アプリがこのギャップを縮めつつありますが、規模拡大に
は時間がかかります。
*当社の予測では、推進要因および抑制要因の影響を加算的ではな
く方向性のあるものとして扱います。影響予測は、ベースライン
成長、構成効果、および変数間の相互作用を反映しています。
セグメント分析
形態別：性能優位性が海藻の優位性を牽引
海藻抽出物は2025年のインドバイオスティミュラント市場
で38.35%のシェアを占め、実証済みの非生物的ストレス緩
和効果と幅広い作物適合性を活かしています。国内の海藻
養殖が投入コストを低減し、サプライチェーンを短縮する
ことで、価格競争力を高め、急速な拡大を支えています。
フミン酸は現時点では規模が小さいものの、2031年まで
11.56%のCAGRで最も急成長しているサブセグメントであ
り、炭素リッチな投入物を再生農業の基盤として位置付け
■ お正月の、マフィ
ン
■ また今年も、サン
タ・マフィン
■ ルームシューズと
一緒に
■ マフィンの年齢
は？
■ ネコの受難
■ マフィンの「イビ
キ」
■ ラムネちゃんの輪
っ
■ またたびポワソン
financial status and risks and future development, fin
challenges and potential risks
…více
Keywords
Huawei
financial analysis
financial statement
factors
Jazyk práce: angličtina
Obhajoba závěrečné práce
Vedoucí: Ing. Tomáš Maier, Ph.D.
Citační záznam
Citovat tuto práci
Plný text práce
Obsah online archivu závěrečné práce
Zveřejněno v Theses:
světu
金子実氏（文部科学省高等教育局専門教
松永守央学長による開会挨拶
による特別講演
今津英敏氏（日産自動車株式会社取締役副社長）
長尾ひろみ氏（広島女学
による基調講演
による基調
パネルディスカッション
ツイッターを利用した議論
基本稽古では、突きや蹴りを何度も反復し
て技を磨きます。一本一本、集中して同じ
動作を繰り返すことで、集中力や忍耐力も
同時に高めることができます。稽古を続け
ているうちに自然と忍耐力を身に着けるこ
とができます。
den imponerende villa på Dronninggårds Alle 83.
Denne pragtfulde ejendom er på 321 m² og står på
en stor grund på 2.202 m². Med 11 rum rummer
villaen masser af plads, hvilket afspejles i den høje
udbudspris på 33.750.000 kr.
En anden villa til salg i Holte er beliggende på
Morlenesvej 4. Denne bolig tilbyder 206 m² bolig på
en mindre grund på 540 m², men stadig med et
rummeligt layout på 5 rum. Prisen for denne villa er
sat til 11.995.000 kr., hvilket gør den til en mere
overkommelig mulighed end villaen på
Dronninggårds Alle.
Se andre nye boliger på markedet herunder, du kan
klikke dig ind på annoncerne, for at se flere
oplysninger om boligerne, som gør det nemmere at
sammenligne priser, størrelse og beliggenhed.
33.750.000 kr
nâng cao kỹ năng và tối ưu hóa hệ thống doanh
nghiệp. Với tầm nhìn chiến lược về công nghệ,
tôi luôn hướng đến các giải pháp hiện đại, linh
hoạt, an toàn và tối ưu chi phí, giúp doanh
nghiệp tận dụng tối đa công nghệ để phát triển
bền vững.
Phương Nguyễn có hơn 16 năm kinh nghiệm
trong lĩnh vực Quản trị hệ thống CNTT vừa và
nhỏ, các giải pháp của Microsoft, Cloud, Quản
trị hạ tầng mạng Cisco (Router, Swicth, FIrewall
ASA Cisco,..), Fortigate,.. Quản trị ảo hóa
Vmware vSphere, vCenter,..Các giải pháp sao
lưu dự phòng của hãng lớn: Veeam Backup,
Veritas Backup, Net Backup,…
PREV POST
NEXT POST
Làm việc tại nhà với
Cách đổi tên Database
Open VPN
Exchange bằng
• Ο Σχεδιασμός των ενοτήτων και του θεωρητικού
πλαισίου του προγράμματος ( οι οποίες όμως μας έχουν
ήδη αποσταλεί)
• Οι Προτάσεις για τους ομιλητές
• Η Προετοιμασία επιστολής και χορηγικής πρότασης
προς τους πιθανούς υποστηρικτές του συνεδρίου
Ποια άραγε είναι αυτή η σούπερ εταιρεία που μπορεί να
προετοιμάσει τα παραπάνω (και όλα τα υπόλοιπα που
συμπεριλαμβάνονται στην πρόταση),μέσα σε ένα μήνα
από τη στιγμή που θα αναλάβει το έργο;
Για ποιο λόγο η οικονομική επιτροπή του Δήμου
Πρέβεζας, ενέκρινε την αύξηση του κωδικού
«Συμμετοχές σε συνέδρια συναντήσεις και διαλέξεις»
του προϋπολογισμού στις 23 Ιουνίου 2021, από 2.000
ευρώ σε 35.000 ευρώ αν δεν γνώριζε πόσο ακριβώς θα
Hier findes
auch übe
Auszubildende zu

**What is expected**:
Please reproduce the text of every record above, line for line, without changing anything.

**Reply**:
アプリがこのギャップを縮めつつありますが、規模拡大に
は時間がかかります。
*当社の予測では、推進要因および抑制要因の影響を加算的ではな
く方向性のあるものとして扱います。影響予測は、ベースライン
成長、構成効果、および変数間の相互作用を反映しています。
セグメント分析
形態別：性能優位性が海藻の優位性を牽引
海藻抽出物は2025年のインドバイオスティミュラント市場
で38.35%のシェアを占め、実証済みの非生物的ストレス緩
和効果と幅広い作物適合性を活かしています。国内の海藻
養殖が投入コストを低減し、サプライチェーンを短縮する
ことで、価格競争力を高め、急速な拡大を支えています。
フミン酸は現時点では規模が小さいものの、2031年まで
11.56%のCAGRで最も急成長しているサブセグメントであ
り、炭素リッチな投入物を再生農業の基盤として位置付け
■ お正月の、マフィ
ン
■ また今年も、サン
タ・マフィン
■ ルームシューズと
一緒に
■ マフィンの年齢
は？
■ ネコの受難
■ マフィンの「イビ
キ」
■ ラムネちゃんの輪
っ
■ またたびポワソン
financial status and risks and future development, fin
challenges and potential risks
…více
Keywords
Huawei
financial analysis
financial statement
factors
Jazyk práce: angličtina
Obhajoba závěrečné práce
Vedoucí: Ing. Tomáš Maier, Ph.D.
Citační záznam
Citovat tuto práci
Plný text práce
Obsah online archivu závěrečné práce
Zveřejněno v Theses:
světu
金子実氏（文部科学省高等教育局専門教
松永守央学長による開会挨拶
による特別講演
今津英敏氏（日産自動車株式会社取締役副社長）
長尾ひろみ氏（広島女学
による基調講演
による基調
パネルディスカッション
ツイッターを利用した議論
基本稽古では、突きや蹴りを何度も反復し
て技を磨きます。一本一本、集中して同じ
動作を繰り返すことで、集中力や忍耐力も
同時に高めることができます。稽古を続け
ているうちに自然と忍耐力を身に着けるこ
とができます。
den imponerende villa på Dronninggårds Alle 83.
Denne pragtfulde ejendom er på 321 m² og står på
en stor grund på 2.202 m². Med 11 rum rummer
villaen masser af plads, hvilket afspejles i den høje
udbudspris på 33.750.000 kr.
En anden villa til salg i Holte er beliggende på
Morlenesvej 4. Denne bolig tilbyder 206 m² bolig på
en mindre grund på 540 m², men stadig med et
rummeligt layout på 5 rum. Prisen for denne villa er
sat til 11.995.000 kr., hvilket gør den til en mere
overkommelig mulighed end villaen på
Dronninggårds Alle.
Se andre nye boliger på markedet herunder, du kan
klikke dig ind på annoncerne, for at se flere
oplysninger om boligerne, som gør det nemmere at
sammenligne priser, størrelse og beliggenhed.
33.750.000 kr
nâng cao kỹ năng và tối ưu hóa hệ thống doanh
nghiệp. Với tầm nhìn chiến lược về công nghệ,
tôi luôn hướng đến các giải pháp hiện đại, linh
hoạt, an toàn và tối ưu chi phí, giúp doanh
nghiệp tận dụng tối đa công nghệ để phát triển
bền vững.
Phương Nguyễn có hơn 16 năm kinh nghiệm
trong lĩnh vực Quản trị hệ thống CNTT vừa và
nhỏ, các giải pháp của Microsoft, Cloud, Quản
trị hạ tầng mạng Cisco (Router, Swicth, FIrewall
ASA Cisco,..), Fortigate,.. Quản trị ảo hóa
Vmware vSphere, vCenter,..Các giải pháp sao
lưu dự phòng của hãng lớn: Veeam Backup,
Veritas Backup, Net Backup,…
PREV POST
NEXT POST
Làm việc tại nhà với
Cách đổi tên Database
Open VPN
Exchange bằng
• Ο Σχεδιασμός των ενοτήτων και του θεωρητικού
πλαισίου του προγράμματος ( οι οποίες όμως μας έχουν
ήδη αποσταλεί)
• Οι Προτάσεις για τους ομιλητές
• Η Προετοιμασία επιστολής και χορηγικής πρότασης
προς τους πιθανούς υποστηρικτές του συνεδρίου
Ποια άραγε είναι αυτή η σούπερ εταιρεία που μπορεί να
προετοιμάσει τα παραπάνω (και όλα τα υπόλοιπα που
συμπεριλαμβάνονται στην πρόταση),μέσα σε ένα μήνα
από τη στιγμή που θα αναλάβει το έργο;
Για ποιο λόγο η οικονομική επιτροπή του Δήμου
Πρέβεζας, ενέκρινε την αύξηση του κωδικού
«Συμμετοχές σε συνέδρια συναντήσεις και διαλέξεις»
του προϋπολογισμού στις 23 Ιουνίου 2021, από 2.000
ευρώ σε 35.000 ευρώ αν δεν γνώριζε πόσο ακριβώς θα
Hier findes
auch übe
Auszubildende zu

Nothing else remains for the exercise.